*** Opening RECORDS SHOWN ***

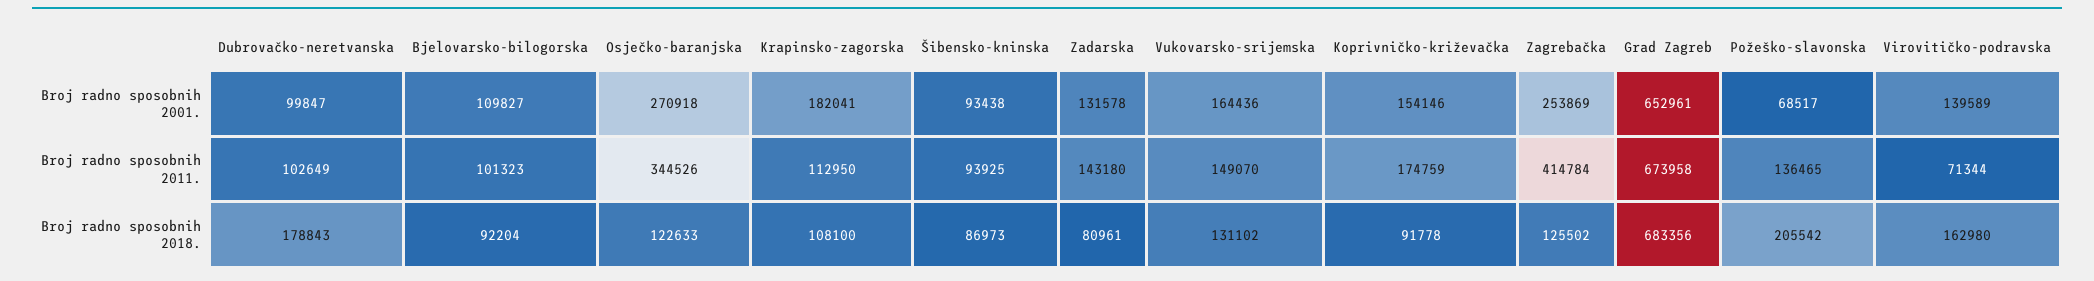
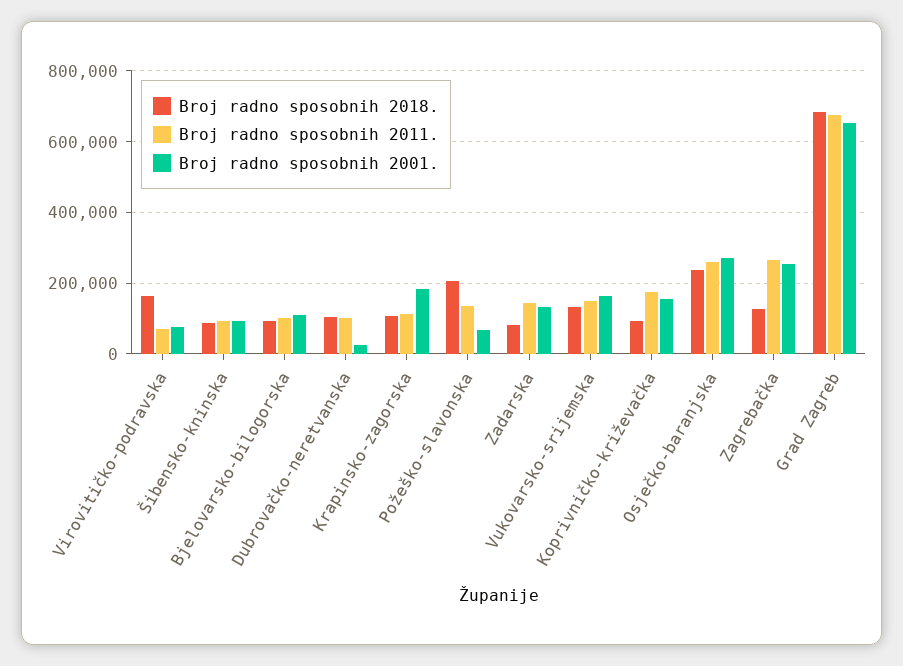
  {
    "Broj radno sposobnih 2001.": {
-     "Dubrovačko-neretvanska": 99847,
+     "Dubrovačko-neretvanska": 20000,
      "Bjelovarsko-bilogorska": 109827,
      "Osječko-baranjska": 270918,
      "Krapinsko-zagorska": 182041,
      "Šibensko-kninska": 93438,
      "Zadarska": 131578,
      "Vukovarsko-srijemska": 164436,
      "Koprivničko-križevačka": 154146,
      "Zagrebačka": 253869,
      "Grad Zagreb": 652961,
      "Požeško-slavonska": 68517,
-     "Virovitičko-podravska": 139589
+     "Virovitičko-podravska": 80000
    },
    "Broj radno sposobnih 2011.": {
      "Dubrovačko-neretvanska": 102649,
      "Bjelovarsko-bilogorska": 101323,
-     "Osječko-baranjska": 344526,
+     "Osječko-baranjska": 260000,
      "Krapinsko-zagorska": 112950,
      "Šibensko-kninska": 93925,
      "Zadarska": 143180,
      "Vukovarsko-srijemska": 149070,
      "Koprivničko-križevačka": 174759,
-     "Zagrebačka": 414784,
+     "Zagrebačka": 260000,
      "Grad Zagreb": 673958,
      "Požeško-slavonska": 136465,
      "Virovitičko-podravska": 71344
    },
    "Broj radno sposobnih 2018.": {
-     "Dubrovačko-neretvanska": 178843,
+     "Dubrovačko-neretvanska": 100000,
      "Bjelovarsko-bilogorska": 92204,
-     "Osječko-baranjska": 122633,
+     "Osječko-baranjska": 240000,
      "Krapinsko-zagorska": 108100,
      "Šibensko-kninska": 86973,
      "Zadarska": 80961,
      "Vukovarsko-srijemska": 131102,
      "Koprivničko-križevačka": 91778,
      "Zagrebačka": 125502,
      "Grad Zagreb": 683356,
      "Požeško-slavonska": 205542,
      "Virovitičko-podravska": 162980
    }
  }

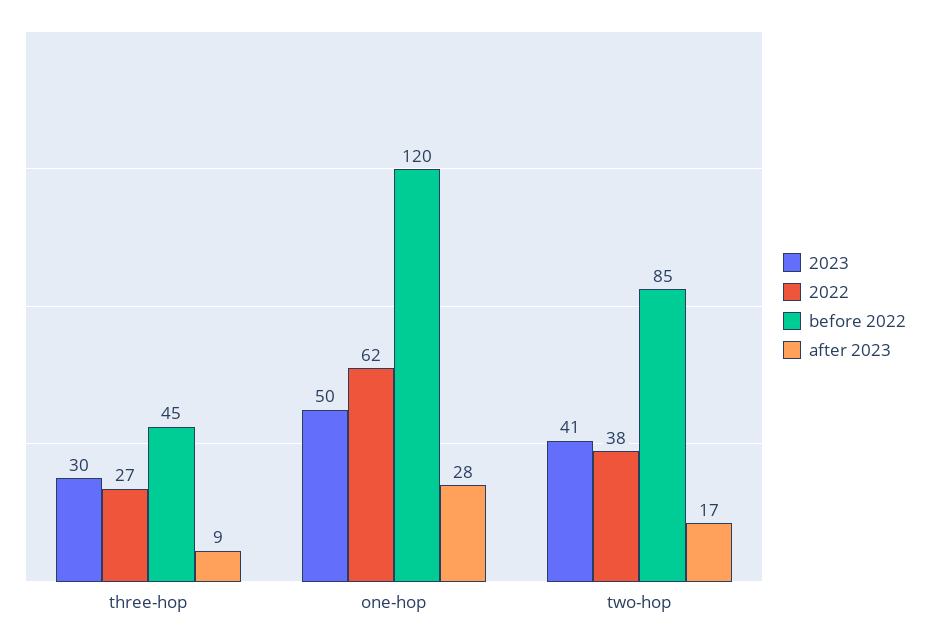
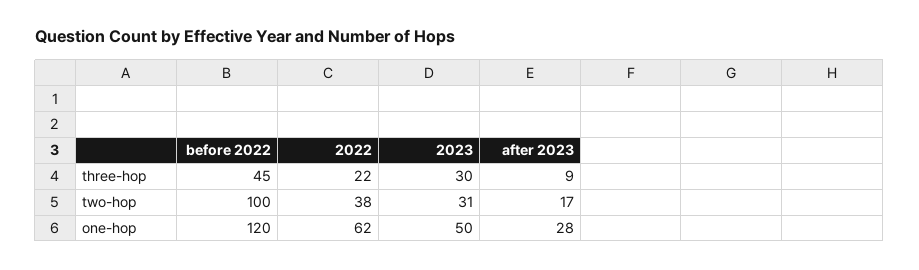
  {
    "2023": {
      "three-hop": 30,
      "one-hop": 50,
-     "two-hop": 41
+     "two-hop": 31
    },
    "2022": {
-     "three-hop": 27,
+     "three-hop": 22,
      "one-hop": 62,
      "two-hop": 38
    },
    "before 2022": {
      "three-hop": 45,
      "one-hop": 120,
-     "two-hop": 85
+     "two-hop": 100
    },
    "after 2023": {
      "three-hop": 9,
      "one-hop": 28,
      "two-hop": 17
    }
  }

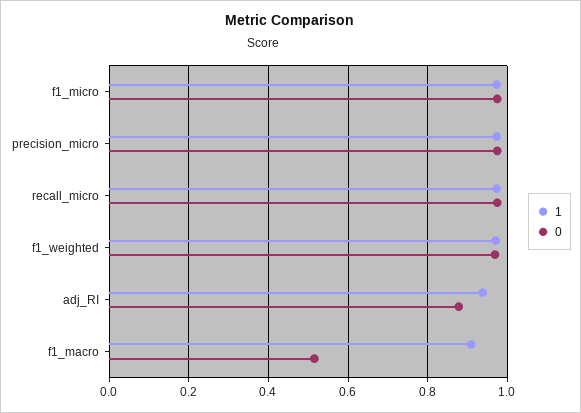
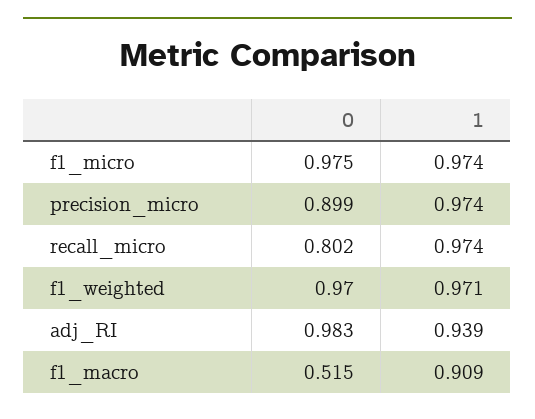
  {
    "1": {
      "f1_micro": 0.974,
      "precision_micro": 0.974,
      "recall_micro": 0.974,
      "f1_weighted": 0.971,
      "adj_RI": 0.939,
      "f1_macro": 0.909
    },
    "0": {
      "f1_micro": 0.975,
-     "precision_micro": 0.98,
+     "precision_micro": 0.899,
-     "recall_micro": 0.98,
+     "recall_micro": 0.802,
      "f1_weighted": 0.97,
-     "adj_RI": 0.88,
+     "adj_RI": 0.983,
      "f1_macro": 0.515
    }
  }

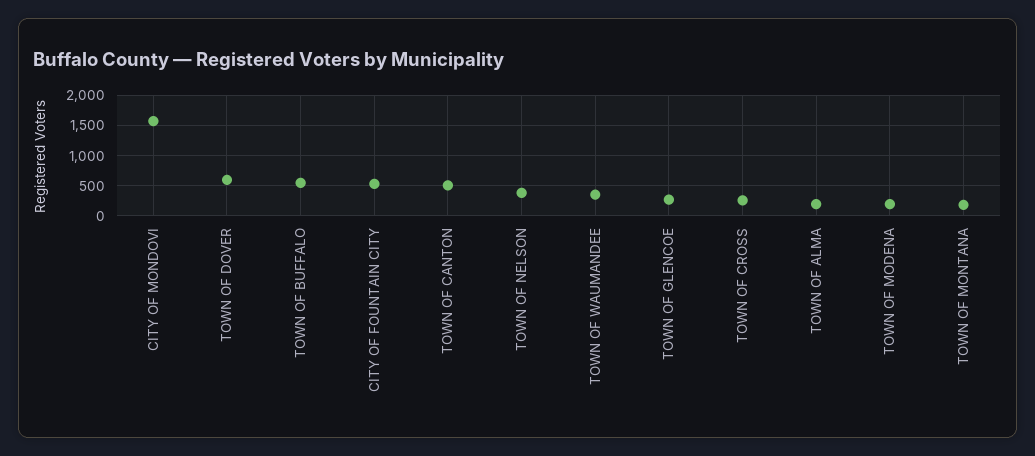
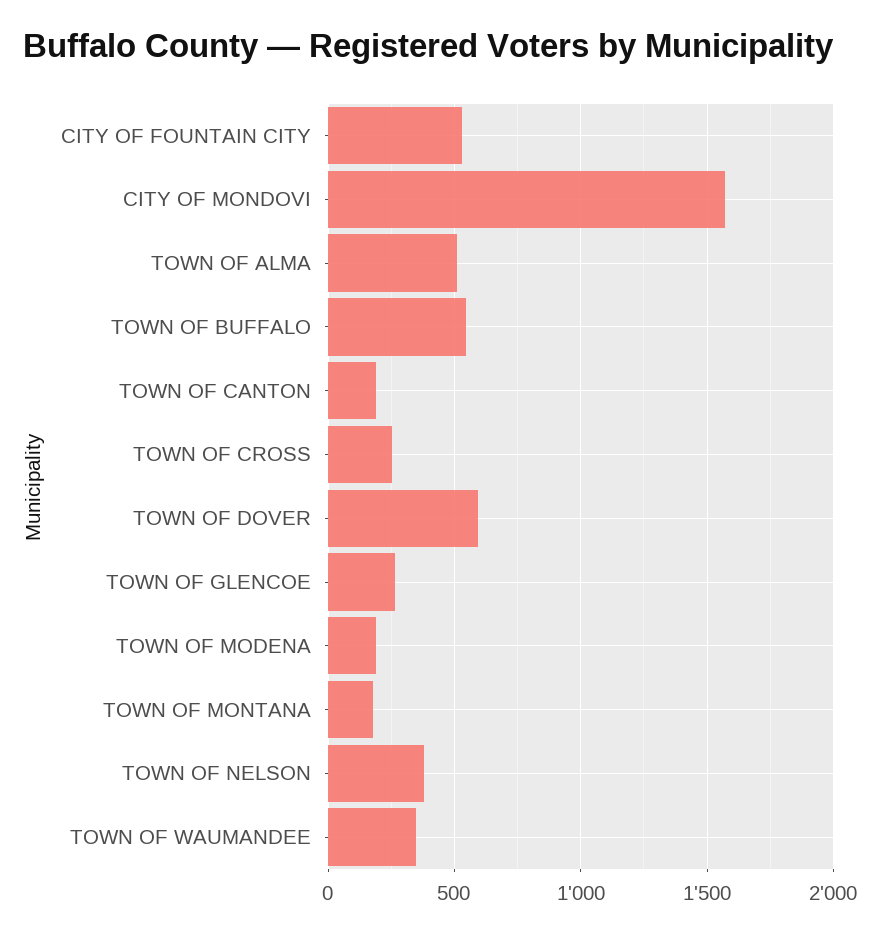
  {
    "CITY OF MONDOVI": 1550,
    "TOWN OF DOVER": 600,
    "TOWN OF BUFFALO": 550,
    "CITY OF FOUNTAIN CITY": 550,
-   "TOWN OF CANTON": 500,
+   "TOWN OF CANTON": 200,
    "TOWN OF NELSON": 400,
    "TOWN OF WAUMANDEE": 350,
    "TOWN OF GLENCOE": 250,
    "TOWN OF CROSS": 250,
-   "TOWN OF ALMA": 200,
+   "TOWN OF ALMA": 500,
    "TOWN OF MODENA": 200,
    "TOWN OF MONTANA": 200
  }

*** Closing RECORDS SHOWN ***

_DESCRIPTION OF THE TASK_. Please state how many lines of the data hold the string "srijemska", with nothing else in your reply.

_PROBLEM SOLUTION_. 3